§ **Task prompt**
Would you transcribe the entries below, beginning at the line with "Boutique (clubs)" and ending after the line with "maakte indruk. Ze", exactly, with no picture and nothing more?

(Materials provided)

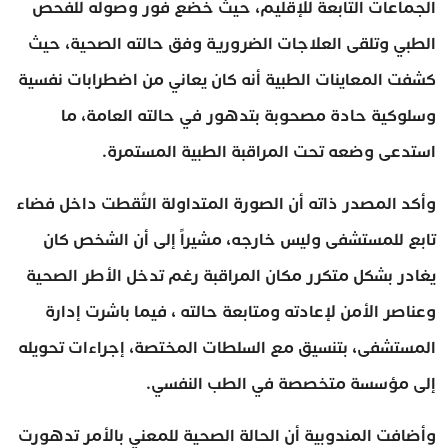
الجماعات التابعة للإقليم، حيث خضع فور وصوله للفحص
الطبي وتلقى العلاجات الضرورية وفق حالته الصحية، حيث
كشفت المعاينات الطبية أنه كان يعاني من اضطرابات نفسية
وسلوكية حادة مصحوبة بتدهور في حالته العامة، ما
استدعى وضعه تحت المراقبة الطبية المستمرة.
وأكد المصدر ذاته أن الصورة المتداولة التُقطت داخل فضاء
تابع للمستشفى وليس خارجه، مشيراً إلى أن الشخص كان
يغادر بشكل متكرر مكان المراقبة رغم تدخل الأطر الصحية
وعناصر الأمن لإعادته ومتابعة حالته ، فيما باشرت إدارة
المستشفى، بتنسيق مع السلطات المختصة، إجراءات تحويله
إلى مؤسسة متخصصة في الطب النفسي.
وأضافت المندوبية أن الحالة الصحية للمعني بالأمر تدهورت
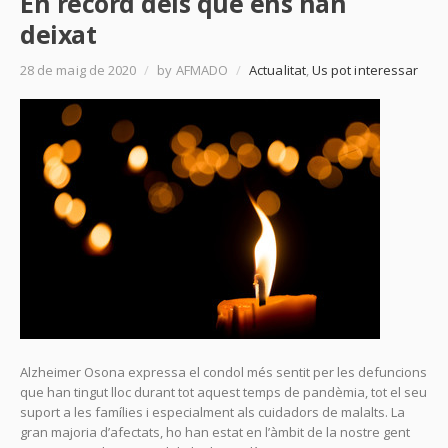
En record dels que ens han
deixat
28 de maig de 2020
/
by AFMADO
/
Actualitat
,
Us pot interessar
Alzheimer Osona expressa el condol més sentit per les defuncions
que han tingut lloc durant tot aquest temps de pandèmia, tot el seu
suport a les famílies i especialment als cuidadors de malalts. La
gran majoria d’afectats, ho han estat en l’àmbit de la nostre gent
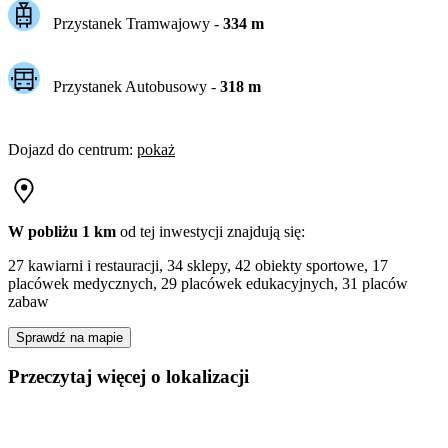
Przystanek Tramwajowy
-
334
m
Przystanek Autobusowy
-
318
m
Dojazd do centrum
:
pokaż
W pobliżu 1 km
od tej
inwestycji
znajdują się:
27 kawiarni i restauracji, 34 sklepy, 42 obiekty sportowe, 17
placówek medycznych, 29 placówek edukacyjnych, 31 placów
zabaw
Sprawdź na mapie
Przeczytaj więcej o lokalizacji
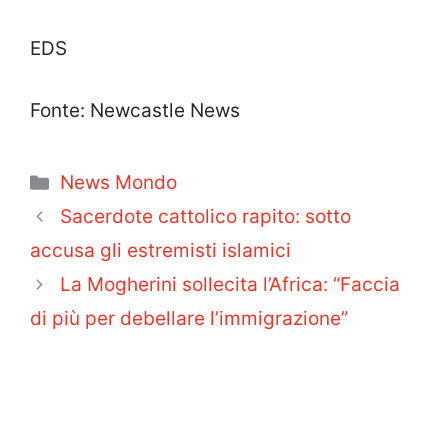
EDS
Fonte: Newcastle News
Categorie
News Mondo
Sacerdote cattolico rapito: sotto
accusa gli estremisti islamici
La Mogherini sollecita l’Africa: “Faccia
di più per debellare l’immigrazione”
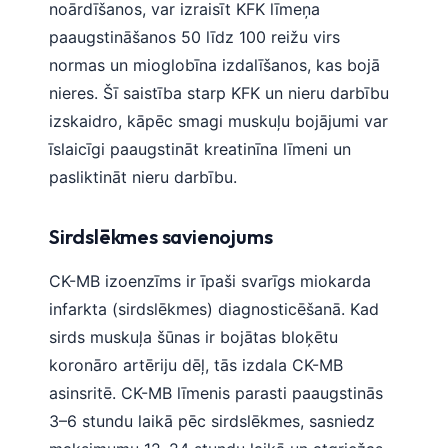
noārdīšanos, var izraisīt KFK līmeņa
O‘zbekcha
paaugstināšanos 50 līdz 100 reižu virs
Українська
normas un mioglobīna izdalīšanos, kas bojā
አማርኛ
nieres. Šī saistība starp KFK un nieru darbību
Kiswahili
izskaidro, kāpēc smagi muskuļu bojājumi var
ភាសាខ្មែរ
īslaicīgi paaugstināt kreatinīna līmeni un
pasliktināt nieru darbību.
ဗမာစာ
ไทย
Sirdslēkmes savienojums
Tagalog
Tiếng Việt
CK-MB izoenzīms ir īpaši svarīgs miokarda
infarkta (sirdslēkmes) diagnosticēšanā. Kad
Bahasa Melayu
sirds muskuļa šūnas ir bojātas bloķētu
മലയാളം
koronāro artēriju dēļ, tās izdala CK-MB
ಕನ್ನಡ
asinsritē. CK-MB līmenis parasti paaugstinās
ગુજરાતી
3–6 stundu laikā pēc sirdslēkmes, sasniedz
தமிழ்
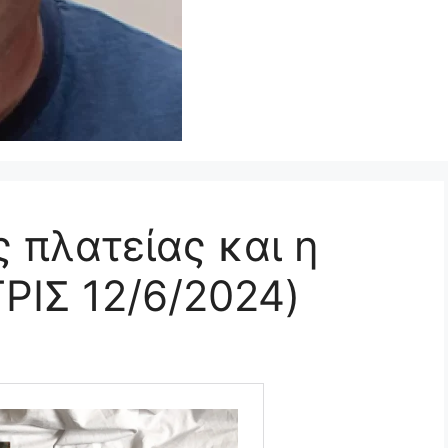
 πλατείας και η
ΤΡΙΣ 12/6/2024)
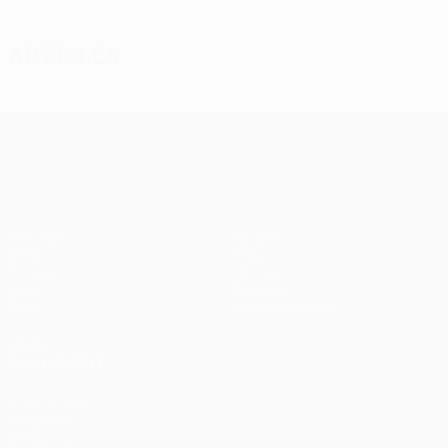
Articles
UEFA Europa League
Matches
Équipes
UEFA.tv
Infos
Tirages
Histoire
Jeux
À propos
Stats
Boutique (clubs)
VOIR
ÉGALEMENT
fr.UEFA.com
Fondation
UEFA pour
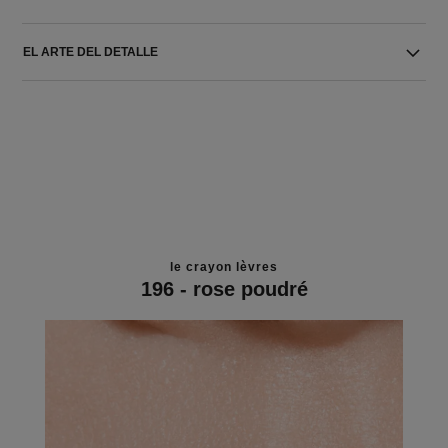
EL ARTE DEL DETALLE
le crayon lèvres
196 - rose poudré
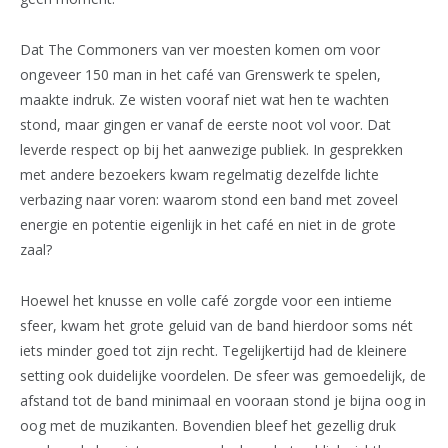
Dat The Commoners van ver moesten komen om voor
ongeveer 150 man in het café van Grenswerk te spelen,
maakte indruk. Ze wisten vooraf niet wat hen te wachten
stond, maar gingen er vanaf de eerste noot vol voor. Dat
leverde respect op bij het aanwezige publiek. In gesprekken
met andere bezoekers kwam regelmatig dezelfde lichte
verbazing naar voren: waarom stond een band met zoveel
energie en potentie eigenlijk in het café en niet in de grote
zaal?
Hoewel het knusse en volle café zorgde voor een intieme
sfeer, kwam het grote geluid van de band hierdoor soms nét
iets minder goed tot zijn recht. Tegelijkertijd had de kleinere
setting ook duidelijke voordelen. De sfeer was gemoedelijk, de
afstand tot de band minimaal en vooraan stond je bijna oog in
oog met de muzikanten. Bovendien bleef het gezellig druk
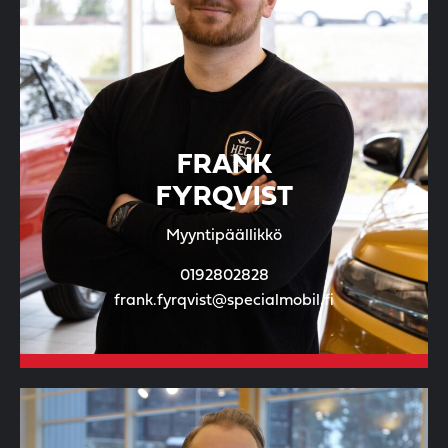
FRANK
FYRQVIST
Myyntipäällikkö
0192802828
frank.fyrqvist@specialmobil.fi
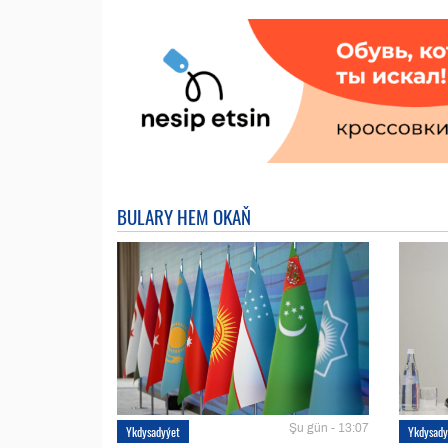
BULARY HEM OKAŇ
Şu gün - 13:07
Ykdysadyýet
Ykdysady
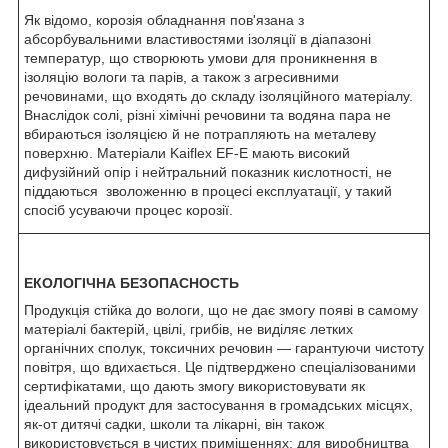
Як відомо, корозія обладнання пов'язана з
абсорбувальними властивостями ізоляції в діапазоні
температур, що створюють умови для проникнення в
ізоляцію вологи та парів, а також з агресивними
речовинами, що входять до складу ізоляційного матеріалу.
Внаслідок солі, різні хімічні речовини та водяна пара не
вбираються ізоляцією й не потрапляють на металеву
поверхню. Матеріали Kaiflex EF-E мають високий
дифузійний опір і нейтральний показник кислотності, не
піддаються зволоженню в процесі експлуатації, у такий
спосіб усуваючи процес корозії.
ЕКОЛОГІЧНА БЕЗОПАСНОСТЬ
Продукція стійка до вологи, що не дає змогу появі в самому
матеріалі бактерій, цвілі, грибів, не виділяє летких
органічних сполук, токсичних речовин — гарантуючи чистоту
повітря, що вдихається. Це підтверджено спеціалізованими
сертифікатами, що дають змогу використовувати як
ідеальний продукт для застосування в громадських місцях,
як-от дитячі садки, школи та лікарні, він також
використовується в чистих приміщеннях: для виробництва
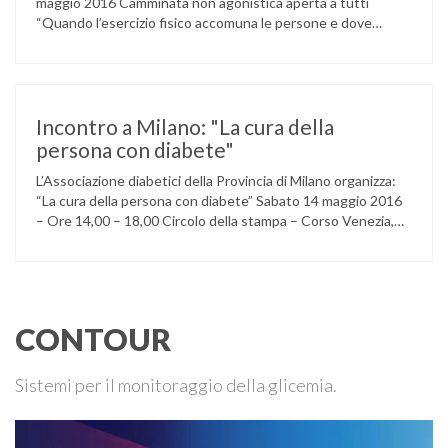
maggio 2016 Camminata non agonistica aperta a tutti
“Quando l’esercizio fisico accomuna le persone e dove
l’attività aerobica riduce le complicanze a lungo termine
(micro e macrovascolari) della malattia” Dott.ssa Taverni
Silvana Medico internista-diabetologo Locandina dell’evento
Incontro a Milano: "La cura della
persona con diabete"
L’Associazione diabetici della Provincia di Milano organizza:
“La cura della persona con diabete” Sabato 14 maggio 2016
– Ore 14,00 – 18,00 Circolo della stampa – Corso Venezia,
48 Milano Ore 14,00 – 14,30 Assemblea ordinaria dei soci
Ore 14,45 – Modera: Dr. Giulio Mariani Presidente onorario
ADPMI – U.O.S. Diabetologia ASST San Paolo – San …
CONTOUR
Sistemi per il monitoraggio della glicemia.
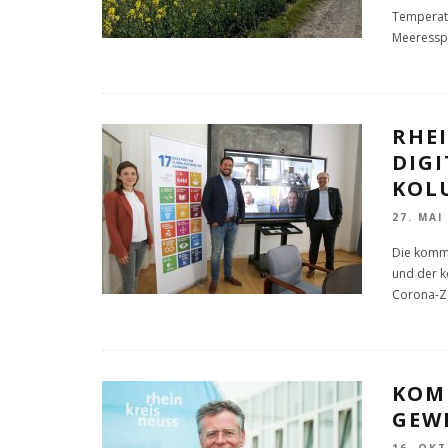
Temperatu
Meeressp
RHEI
DIG
KOL
27. MAI
Die kommu
und der 
Corona-Ze
KOM
GEW
16. OK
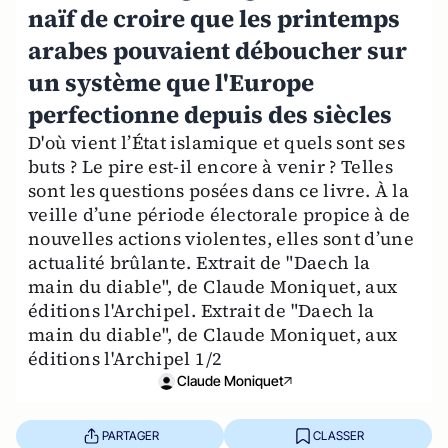
naïf de croire que les printemps
arabes pouvaient déboucher sur
un système que l'Europe
perfectionne depuis des siècles
D'où vient l’État islamique et quels sont ses
buts ? Le pire est-il encore à venir ? Telles
sont les questions posées dans ce livre. À la
veille d’une période électorale propice à de
nouvelles actions violentes, elles sont d’une
actualité brûlante. Extrait de "Daech la
main du diable", de Claude Moniquet, aux
éditions l'Archipel. Extrait de "Daech la
main du diable", de Claude Moniquet, aux
éditions l'Archipel 1/2
Claude Moniquet
PARTAGER
CLASSER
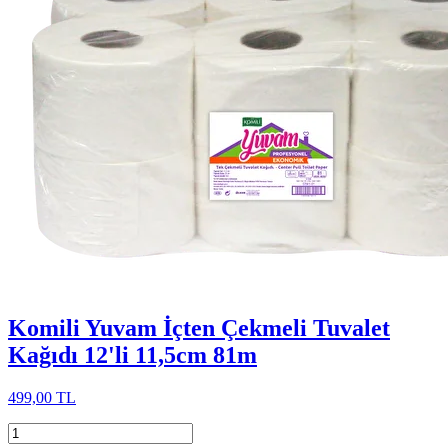
Komili Yuvam İçten Çekmeli Tuvalet
Kağıdı 12'li 11,5cm 81m
499,00 TL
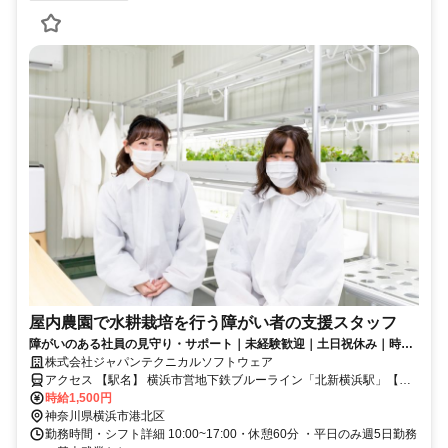
屋内農園で水耕栽培を行う障がい者の支援スタッフ
障がいのある社員の見守り・サポート｜未経験歓迎｜土日祝休み｜時給
1,500円
株式会社ジャパンテクニカルソフトウェア
アクセス 【駅名】 横浜市営地下鉄ブルーライン「北新横浜駅」【ア
クセス】 横浜市営地下鉄ブルーライン「北新横浜駅」より徒歩 3分
時給1,500円
神奈川県横浜市港北区
勤務時間・シフト詳細 10:00~17:00・休憩60分 ・平日のみ週5日勤務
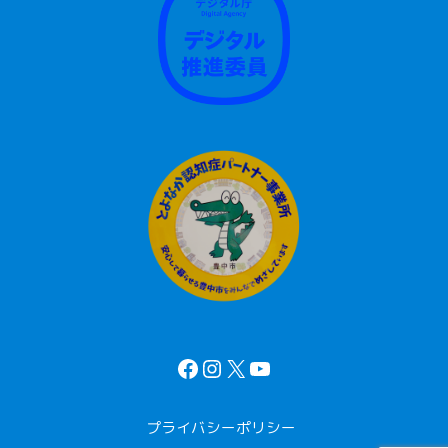
プライバシーポリシー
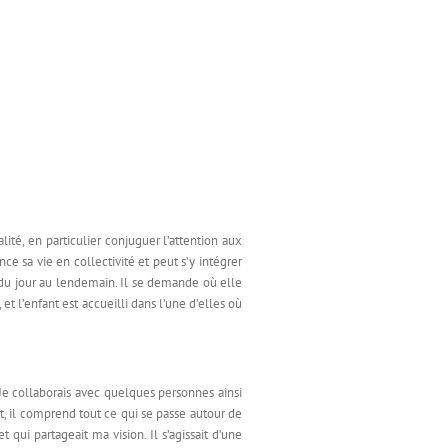
lité, en particulier conjuguer l’attention aux
e sa vie en collectivité et peut s’y intégrer
s du jour au lendemain. Il se demande où elle
 et l’enfant est accueilli dans l’une d’elles où
 Je collaborais avec quelques personnes ainsi
t, il comprend tout ce qui se passe autour de
 qui partageait ma vision. Il s’agissait d’une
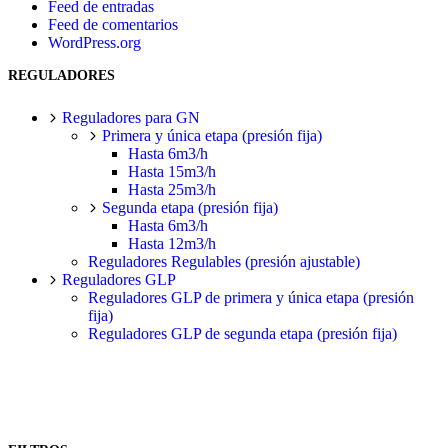
Feed de entradas
Feed de comentarios
WordPress.org
REGULADORES
Reguladores para GN
Primera y única etapa (presión fija)
Hasta 6m3/h
Hasta 15m3/h
Hasta 25m3/h
Segunda etapa (presión fija)
Hasta 6m3/h
Hasta 12m3/h
Reguladores Regulables (presión ajustable)
Reguladores GLP
Reguladores GLP de primera y única etapa (presión
fija)
Reguladores GLP de segunda etapa (presión fija)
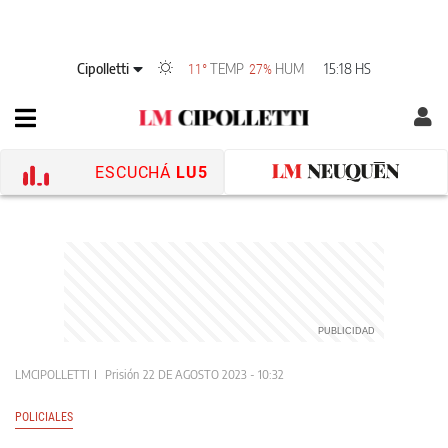
Cipolletti
TEMP
HUM
15:18 HS
11°
27%
ESCUCHÁ
LU5
LMCIPOLLETTI
Prisión
22 DE AGOSTO 2023 - 10:32
POLICIALES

(End Materials provided)

§ **Finished exercise**
Boutique (clubs)
VOIR
ÉGALEMENT
fr.UEFA.com
Fondation
UEFA pour
EL ARTE DEL DETALLE
le crayon lèvres
196 - rose poudré
Dat The Commoners van ver moesten komen om voor
ongeveer 150 man in het café van Grenswerk te spelen,
maakte indruk. Ze wisten vooraf niet wat hen te wachten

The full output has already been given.